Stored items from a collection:
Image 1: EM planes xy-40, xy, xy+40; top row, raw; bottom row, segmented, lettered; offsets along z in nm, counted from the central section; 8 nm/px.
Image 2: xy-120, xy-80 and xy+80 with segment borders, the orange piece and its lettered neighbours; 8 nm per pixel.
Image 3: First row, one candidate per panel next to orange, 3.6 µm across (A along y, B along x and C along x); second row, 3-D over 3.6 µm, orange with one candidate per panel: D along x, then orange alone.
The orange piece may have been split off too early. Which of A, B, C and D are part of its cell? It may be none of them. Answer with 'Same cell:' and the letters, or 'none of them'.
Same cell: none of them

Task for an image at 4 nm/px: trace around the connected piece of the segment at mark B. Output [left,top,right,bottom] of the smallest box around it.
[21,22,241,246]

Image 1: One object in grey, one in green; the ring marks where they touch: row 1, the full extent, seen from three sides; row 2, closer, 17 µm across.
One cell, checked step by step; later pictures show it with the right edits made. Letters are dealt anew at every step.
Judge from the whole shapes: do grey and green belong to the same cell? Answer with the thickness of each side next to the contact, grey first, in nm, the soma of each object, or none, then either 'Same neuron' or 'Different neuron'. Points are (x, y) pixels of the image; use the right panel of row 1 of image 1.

- _Directions_
Your response should be made up of the lines in the data that contain the word "then".

- _Task output_
Image 3: First row, one candidate per panel next to orange, 3.6 µm across (A along y, B along x and C along x); second row, 3-D over 3.6 µm, orange with one candidate per panel: D along x, then orange alone.
Judge from the whole shapes: do grey and green belong to the same cell? Answer with the thickness of each side next to the contact, grey first, in nm, the soma of each object, or none, then either 'Same neuron' or 'Different neuron'. Points are (x, y) pixels of the image; use the right panel of row 1 of image 1.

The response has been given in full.